If children are not told what’s happening, they can become scared and confused. They’ll sense that something’s wrong and may notice changes in how you look and behave or overhear conversations between adults. Although you may find it difficult, try to be open with your children so that they feel included. Not addressing it can leave them feeling more anxious.
You may also find our list of resources for families with secondary breast cancer useful.
How much children can understand about secondary breast cancer will depend partly on their age, so try to explain the situation to them as simply as you can.
Young children are more likely to ask direct, difficult questions such as ‘Are you going to die?’ Try to be as truthful as you can.
Young children and adolescents may also want to talk with another trusted adult.
Even if they’re adults, your children may still find it hard to take in what you have told them and to respond straight away. They may need time to think about what you have said and what it means for them. Some find it helpful to know they can talk with you, whatever their age.
With grandchildren, it’s more likely that their parents will tell them about your diagnosis, but they may ask you questions at some stage so it’s a good idea to be prepared. It can be helpful for everyone to agree a similar approach to take with any children in the family.
You may find it useful to read our list of resources for parents with secondary breast cancer.
Family and friends
It can be painful to tell those around you about your diagnosis, when you’re struggling to come to terms with it yourself.
Some people may struggle to cope with your diagnosis. They may be worried about what’s going to happen to you and frightened about you dying. It can also make them think about their own death, which many people prefer not to do. All these things may affect how people relate to you. Alternatively, you may feel overwhelmed by the support and concern from those around you.
Telling people how you feel
Often people may simply not know what to say or how to behave around you. Friends may stop calling you, sound uncomfortable when they do or keep their distance because they think you won’t want company or to hear their news. This can make any isolation you’re already experiencing because of your diagnosis even worse.

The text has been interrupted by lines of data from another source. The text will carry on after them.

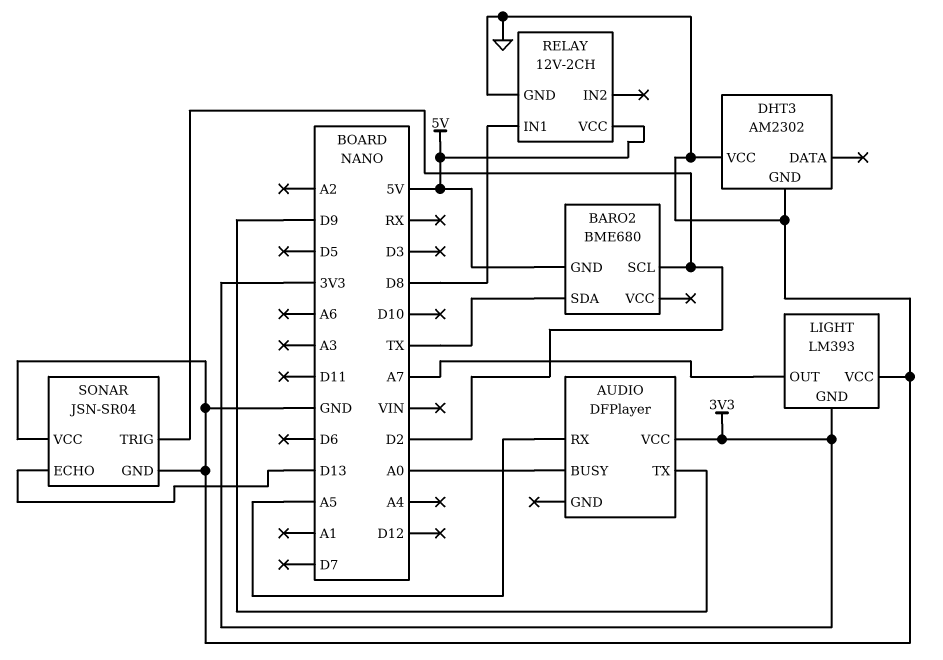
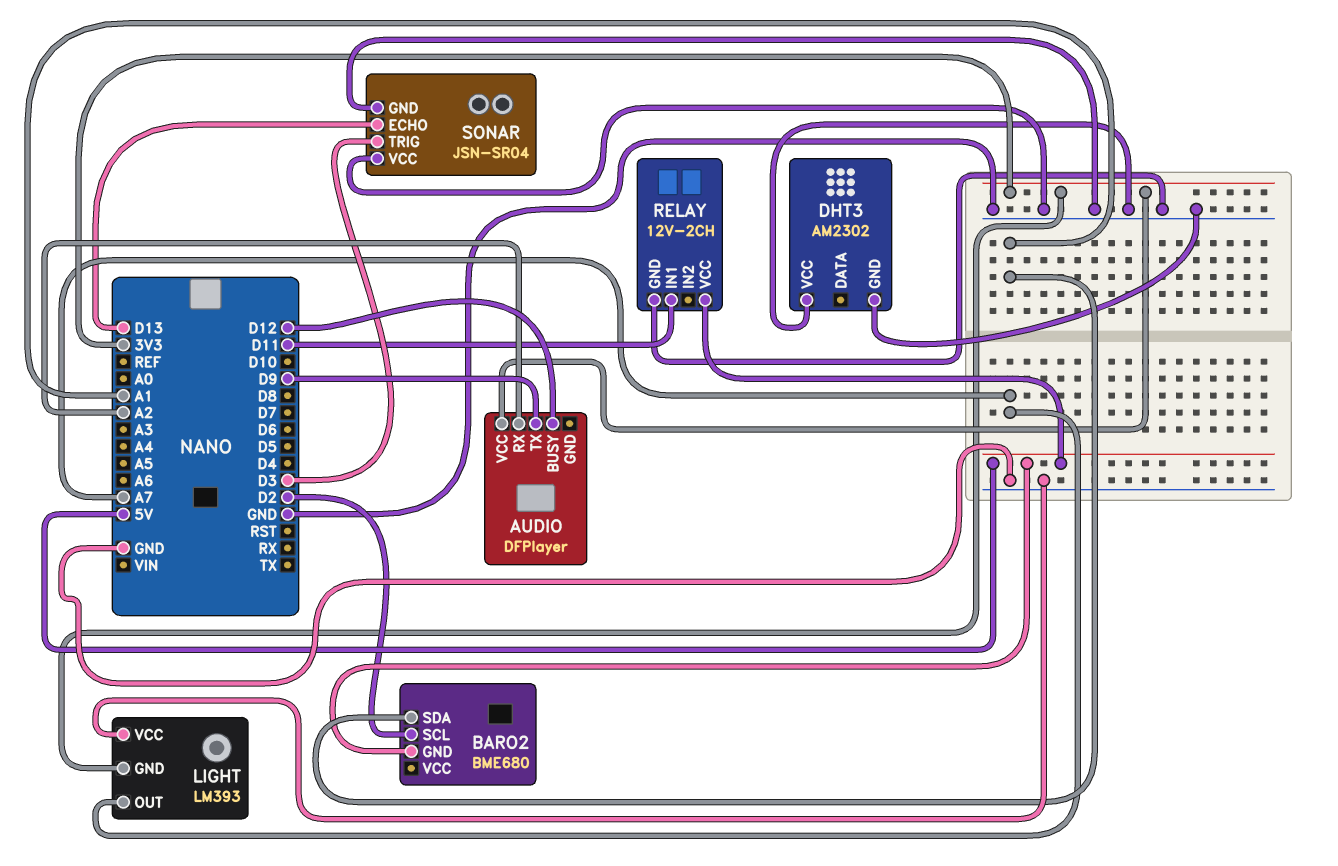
AUDIO pin BUSY: A0 -> D12
AUDIO pin RX: A5 -> A2
BARO2 pin SDA: TX -> A1
RELAY pin IN1: D8 -> D11
SONAR pin TRIG: D2 -> D3

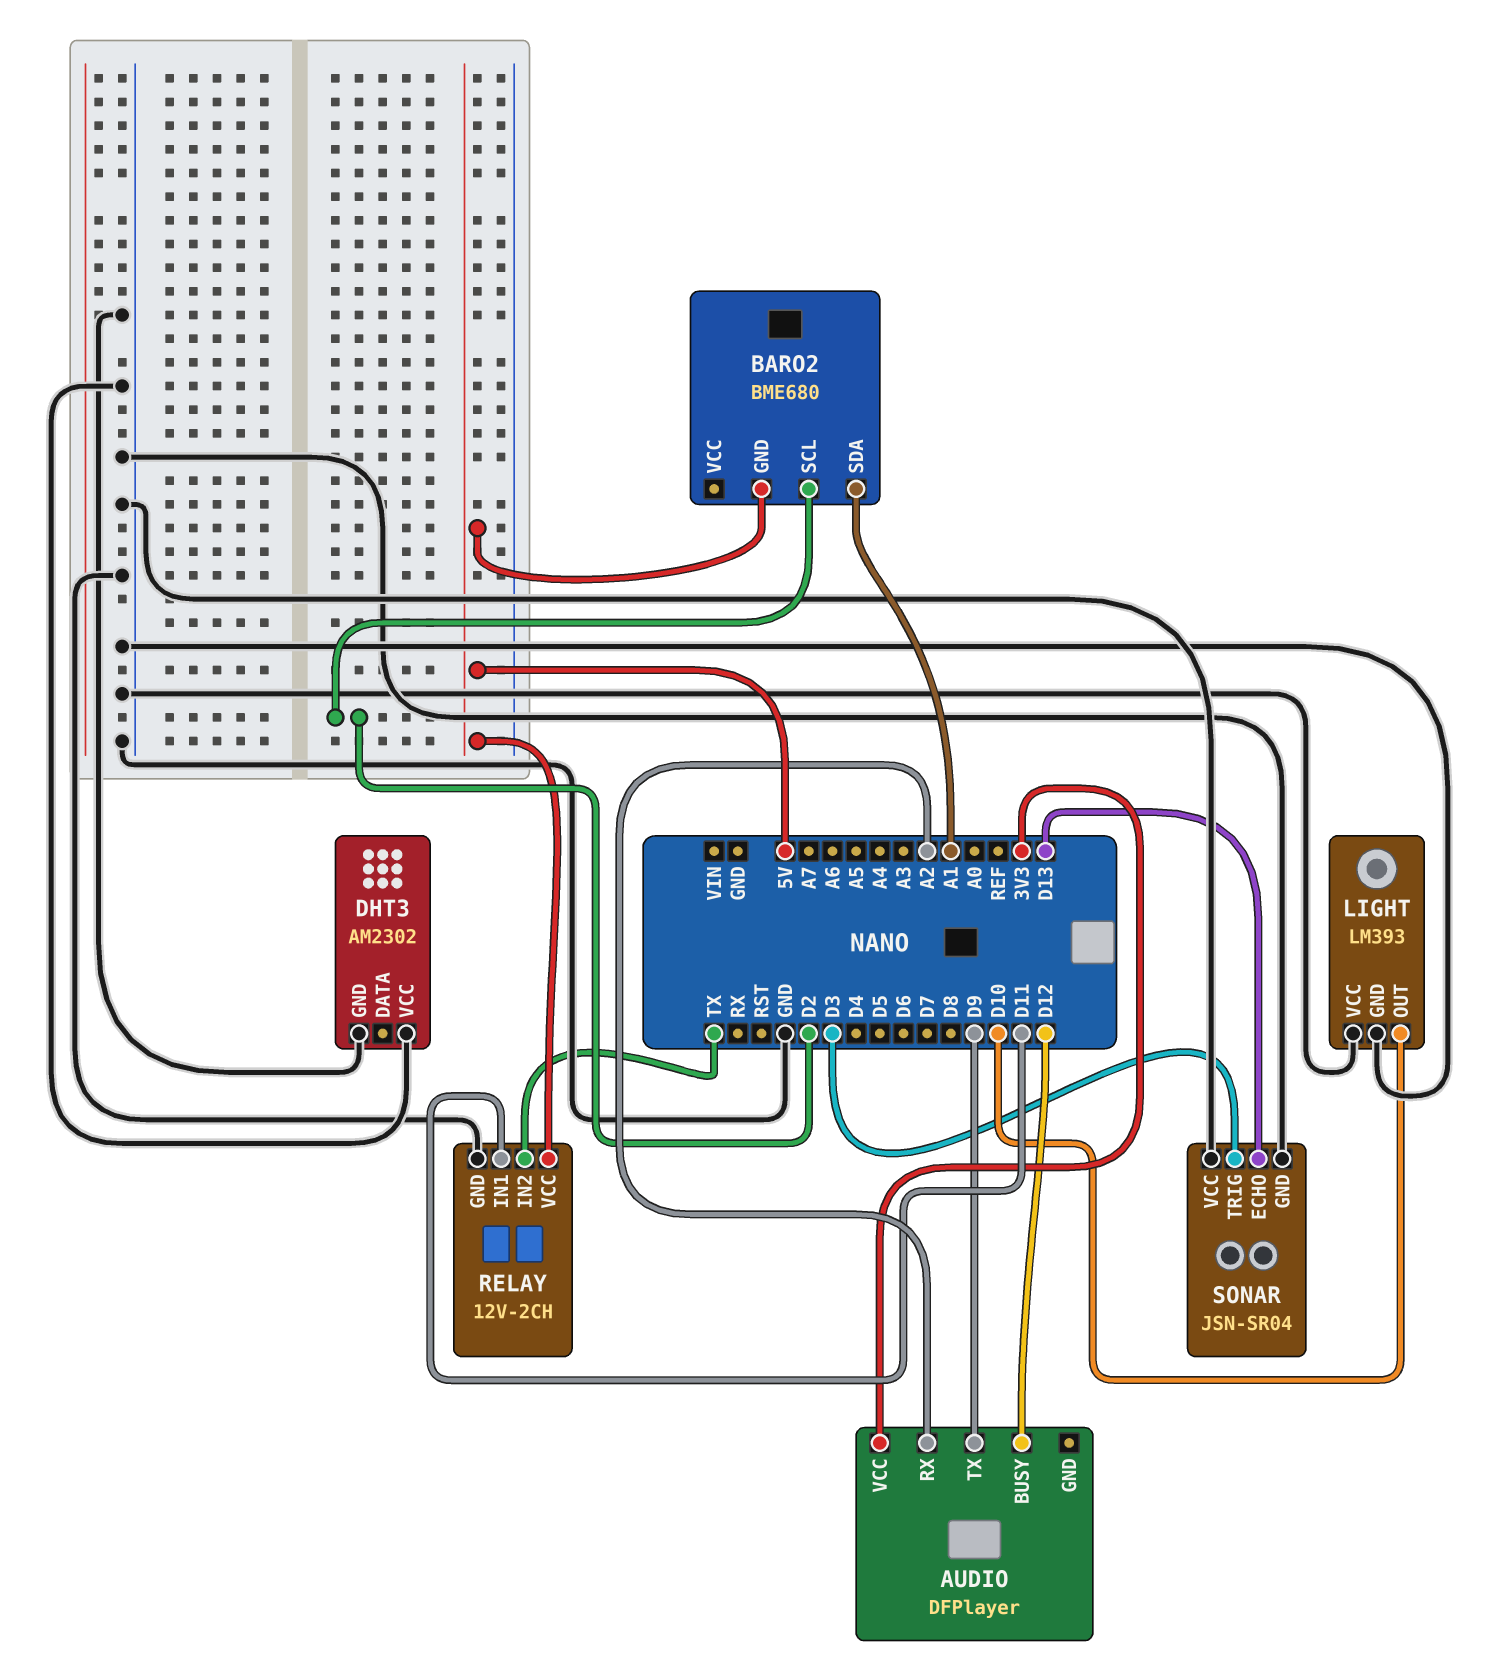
LIGHT pin GND: 3V3 -> GND
LIGHT pin OUT: A7 -> D10
RELAY pin IN2: none -> TX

You may find that your family and friends need you to raise the issue, though this may feel unfair. If you can tell them how you’re feeling and what you need from them, they can begin to understand how best to support you. If you can share your goals and wishes they may be able to help you make them a reality and enjoy helping you achieve them.
Asking for help
Practical help may be easier to find than emotional support and you may feel you don’t have anyone you can really talk to about the difficult issues you’re facing.
Joining a support group, such as Breast Cancer Care's Living with Secondary Breast Cancer meet-ups, may help you meet people who understand what you’re going through. Some people find sharing experiences online helpful and you may consider Breast Cancer Care’s Discussion Forum or Live Chat sessions specifically for people with secondary breast cancer.
If you prefer, you may be able to talk to somebody in your specialist team, perhaps a Macmillan nurse or palliative care nurse, or you could ask to be referred to a counsellor.
If you’re on your own
Some people may not have as much support as they’d like or need. You may live alone, you may not have close family or your friends may not live nearby.
You don’t have to manage completely on your own. Neighbours, colleagues, friends of friends, members of your church or other social group may be willing to help.
You may find it difficult to ask, but in times of need people are keen to help in whatever way they can. There may be everyday things they can do, like shopping, cooking or driving you to a hospital appointment.
Your specialist team or GP (local doctor) may also be able to tell you about other sources of practical support that might be available to you.